(Фрагмент текста)
════════════════
«Преступление и наказание». По роману Ф. М. Достоевского.
Театр ARTиШОК (Алматы).
Режиссер Антон Болкунов.
«Гений и злодейство — две вещи несовместные».
Какую цену за искусство готовы заплатить его создатели? Время, силы, разрушенные отношения? А если целые человеческие жизни? Кажется, над этим вопросом предлагают поразмышлять авторы спектакля «Преступление и наказание» в Театре ARTиШОК — студенты курса при театре под руководством Антона Болкунова. Спектакль, в котором каждый персонаж по-своему творец и ради искусства готов на все.

Сцена из спектакля.
Фото — Мария Гордеева.
Раскольников здесь — не неудачливый студент юридического, он — художник, автор, для которого нет ничего важнее собственных работ. Марк Куклин играет его самовлюбленным кудрявым хипстером в кожаной куртке и модных очках. Ему не до размышлений о «твари дрожащей». В одной из первых сцен он сначала пытается медитировать, завернувшись в пластиковый мешок, как в древнеримскую тогу (Цезарь ему явно милее Наполеона), а потом «дрожит», мастурбируя на автопортреты, которые специально заранее расставил. Только что здесь важнее — такое поклонение искусству или самолюбование? Позднее он оставляет миниатюрные копии своих художеств семье Мармеладовых вместо денег — широкий жест, ведь он так оставляет часть себя.
Искусство в этой реальности фактически равно преступлению. Зрители попадают в зал через сцену с застывшими в разных позах героями: у одной стены кто-то звонит по телефону, вызывая «скорую» для Мармеладова, в углу парочка придается разврату, как в борделе, а в другом углу можно рассмотреть мертвую старушку. В воздухе мерцают красно-синие полицейские лампы и громко визжит сирена. Между «экспонатами» своеобразного музея ходит Порфирий в бежевом плаще, как какой-нибудь Дейл Купер из «Твин Пикса», и светит фонариком, оглядывая место преступления. Кресла отделены от сцены желтой оградительной лентой с надписями STOP, через которую зрителю нужно перелезть, чтобы добраться до своих мест. Артисты, студенты курса Театра ARTиШок, вершат нечто противозаконное на сцене в течение двух часов, нарушая как представления обывателей о Достоевском, так и законы «театра художника». В конце спектакля они вместо себя развесили портреты и вынесли части декораций, будто бы декларируя самоуничтожение или демонстрируя равенство себя вещам.
Сюжет Достоевского здесь вторичен, хотя его и можно угадать в бессловесных сценах. Смонтированы они довольно условно: либо персонаж следующего эпизода просто неожиданно появляется, либо музыка меняет темп (за звук отвечает режиссер с электрогитарой вместе со вторым режиссером Викторией Мухамеджановой — она на барабанах), и актеры занимают пространство новыми предметами. Эпизоды сменяют друг друга неторопливо — это не бешеный калейдоскоп событий, а скорее плавное погружение, ненарративный рассказ, мантра, которая приоткрывает нам путь к финалу. Ритм музыки, а вместе с ним и темп спектакля размеренный, как будто специально, чтобы мы успели обратить внимание на каждую деталь, и сами актеры тоже действуют спокойно и осторожно. При том, что воспроизведено множество эпизодов романа, мы не увидим одного из главных — непосредственно убийства старушки, и не узнаем мотивов, которые подтолкнули к нему Раскольникова. К финалу они сами прорастут сквозь череду разнообразных деталей.
════════════════
(Задание a) Соответствуют ли тексту о спектакле следующие утверждения: (i) Раскольникова играет Марк Куклин; (ii) убийство старушки показано на сцене; (iii) на барабанах играет Виктория Мухамеджанова? На каждое ответьте «да» или «нет» и приведите точную цитату, которая это решает.

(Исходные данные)
════════════════
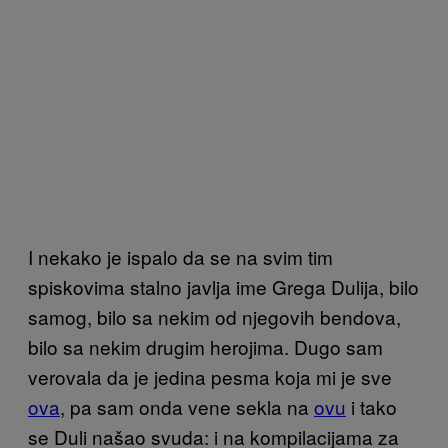
I nekako je ispalo da se na svim tim
spiskovima stalno javlja ime Grega Dulija, bilo
samog, bilo sa nekim od njegovih bendova,
bilo sa nekim drugim herojima. Dugo sam
verovala da je jedina pesma koja mi je sve
ova
, pa sam onda vene sekla na
ovu
i tako
se Duli našao svuda: i na kompilacijama za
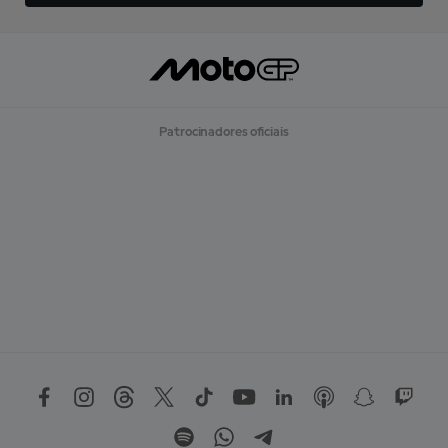
Patrocinadores oficiais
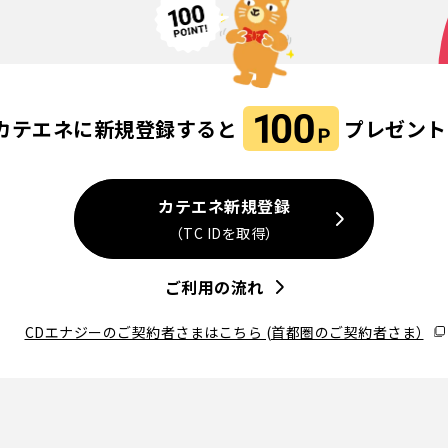
カテエネに新規登録すると
プレゼント
カテエネ新規登録
（TC IDを取得）
ご利用の流れ
CDエナジーのご契約者さまはこちら
(首都圏のご契約者さま）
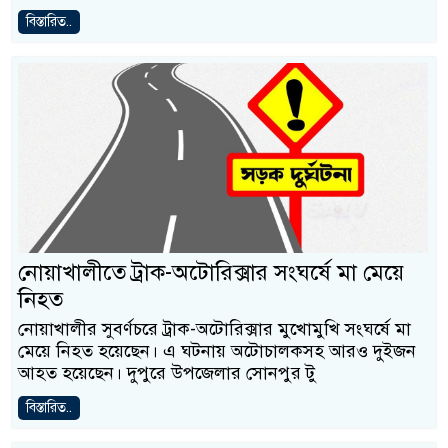
বিস্তারিত..
নোয়াখালীতে ট্রাক-অটোরিক্সার সংঘর্ষে মা মেয়ে
নিহত
নোয়াখালীর সুবর্ণচরে ট্রাক-অটোরিক্সার মুখোমুখি সংঘর্ষে মা
মেয়ে নিহত হয়েছেন। এ ঘটনায় অটোচালকসহ আরও দুইজন
আহত হয়েছেন। দুপুরে উপজেলার সোনপুর টু
বিস্তারিত..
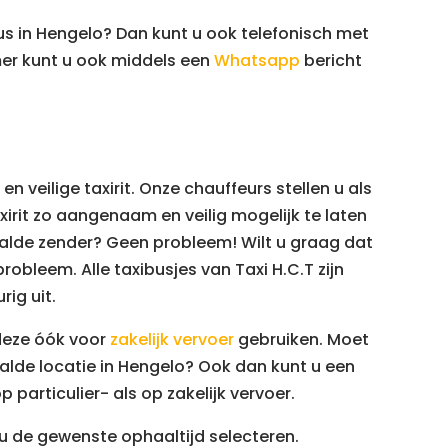
us in Hengelo? Dan kunt u ook telefonisch met
mer kunt u ook middels een
Whatsapp
bericht
 veilige taxirit. Onze chauffeurs stellen u als
xirit zo aangenaam en veilig mogelijk te laten
paalde zender? Geen probleem! Wilt u graag dat
robleem. Alle taxibusjes van Taxi H.C.T zijn
rig uit.
 deze óók voor
zakelijk vervoer
gebruiken. Moet
alde locatie in Hengelo? Ook dan kunt u een
p particulier- als op zakelijk vervoer.
 u de gewenste ophaaltijd selecteren.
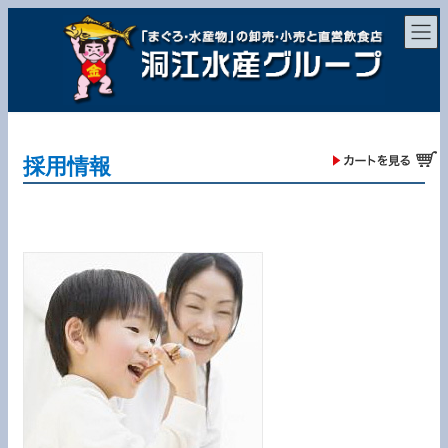
コ
ナ
ン
ビ
テ
ゲ
ン
ー
ツ
シ
へ
ョ
ス
ン
キ
に
ッ
移
採用情報
プ
動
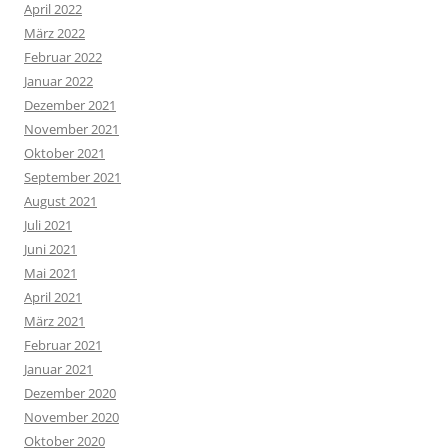
April 2022
März 2022
Februar 2022
Januar 2022
Dezember 2021
November 2021
Oktober 2021
September 2021
August 2021
Juli 2021
Juni 2021
Mai 2021
April 2021
März 2021
Februar 2021
Januar 2021
Dezember 2020
November 2020
Oktober 2020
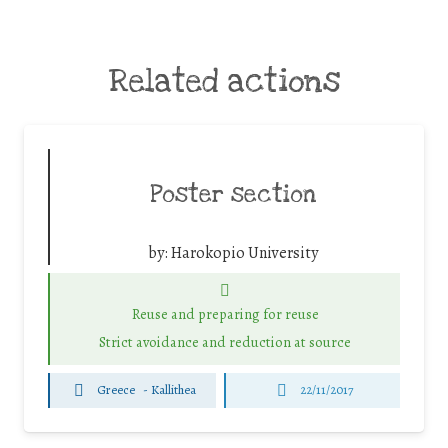
Related actions
Poster section
by:
Harokopio University
Reuse and preparing for reuse
Strict avoidance and reduction at source
Greece
-
Kallithea
22/11/2017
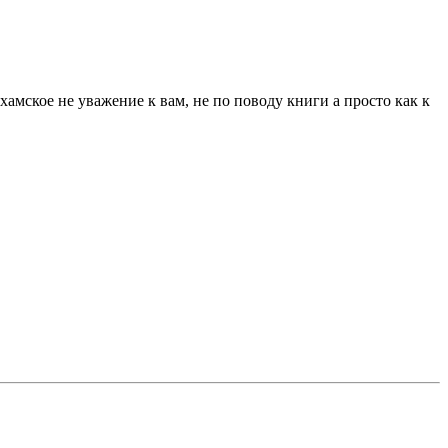
хамское не уважение к вам, не по поводу книги а просто как к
════════════════
(Задание b) Воспроизведите без изменений ту часть записей, которая начинается со строки, содержащей «Related actions», и продолжается до конца записей, включая обе границы. Изображения в ответ не включайте.

(Ответ a)
(i) Да: «Марк Куклин играет его самовлюбленным кудрявым хипстером в кожаной куртке и модных очках».
(ii) Нет: «мы не увидим одного из главных — непосредственно убийства старушки».
(iii) Да: «вместе со вторым режиссером Викторией Мухамеджановой — она на барабанах».

(Ответ b)
Related actions
Poster section
by:
Harokopio University
Reuse and preparing for reuse
Strict avoidance and reduction at source
Greece
-
Kallithea
22/11/2017
хамское не уважение к вам, не по поводу книги а просто как к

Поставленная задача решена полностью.